入力記録:

┌──

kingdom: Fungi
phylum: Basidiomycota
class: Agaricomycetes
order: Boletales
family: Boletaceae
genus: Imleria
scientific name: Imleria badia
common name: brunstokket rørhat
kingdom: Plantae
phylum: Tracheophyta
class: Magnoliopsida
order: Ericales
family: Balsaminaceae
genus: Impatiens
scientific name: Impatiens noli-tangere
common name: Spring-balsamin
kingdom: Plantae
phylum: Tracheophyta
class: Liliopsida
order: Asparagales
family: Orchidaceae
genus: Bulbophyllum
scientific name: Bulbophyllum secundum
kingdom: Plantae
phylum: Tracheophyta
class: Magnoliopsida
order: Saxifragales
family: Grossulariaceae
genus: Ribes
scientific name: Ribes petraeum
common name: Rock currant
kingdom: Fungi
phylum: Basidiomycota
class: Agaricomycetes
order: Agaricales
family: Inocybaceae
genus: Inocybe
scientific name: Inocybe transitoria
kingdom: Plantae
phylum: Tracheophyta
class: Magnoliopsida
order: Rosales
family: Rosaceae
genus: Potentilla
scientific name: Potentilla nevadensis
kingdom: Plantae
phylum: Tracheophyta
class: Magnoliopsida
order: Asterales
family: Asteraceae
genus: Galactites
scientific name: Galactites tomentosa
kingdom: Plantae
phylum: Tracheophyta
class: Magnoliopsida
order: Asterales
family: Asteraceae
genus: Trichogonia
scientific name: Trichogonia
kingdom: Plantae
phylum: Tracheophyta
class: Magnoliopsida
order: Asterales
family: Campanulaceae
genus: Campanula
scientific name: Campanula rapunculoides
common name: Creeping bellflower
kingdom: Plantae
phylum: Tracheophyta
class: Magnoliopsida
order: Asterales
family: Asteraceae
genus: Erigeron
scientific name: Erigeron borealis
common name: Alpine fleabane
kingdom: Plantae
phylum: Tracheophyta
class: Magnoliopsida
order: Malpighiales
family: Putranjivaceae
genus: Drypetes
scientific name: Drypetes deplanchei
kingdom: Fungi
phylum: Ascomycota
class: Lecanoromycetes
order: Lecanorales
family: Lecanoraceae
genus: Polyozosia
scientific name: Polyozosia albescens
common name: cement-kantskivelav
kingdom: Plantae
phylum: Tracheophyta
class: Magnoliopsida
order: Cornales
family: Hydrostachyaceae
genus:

└──

実施する課題: 記録の先頭から「scientific name: Inocybe transitoria」を含む行までを、両端の行も含めて一字一句そのまま書き写してください。

解答:
kingdom: Fungi
phylum: Basidiomycota
class: Agaricomycetes
order: Boletales
family: Boletaceae
genus: Imleria
scientific name: Imleria badia
common name: brunstokket rørhat
kingdom: Plantae
phylum: Tracheophyta
class: Magnoliopsida
order: Ericales
family: Balsaminaceae
genus: Impatiens
scientific name: Impatiens noli-tangere
common name: Spring-balsamin
kingdom: Plantae
phylum: Tracheophyta
class: Liliopsida
order: Asparagales
family: Orchidaceae
genus: Bulbophyllum
scientific name: Bulbophyllum secundum
kingdom: Plantae
phylum: Tracheophyta
class: Magnoliopsida
order: Saxifragales
family: Grossulariaceae
genus: Ribes
scientific name: Ribes petraeum
common name: Rock currant
kingdom: Fungi
phylum: Basidiomycota
class: Agaricomycetes
order: Agaricales
family: Inocybaceae
genus: Inocybe
scientific name: Inocybe transitoria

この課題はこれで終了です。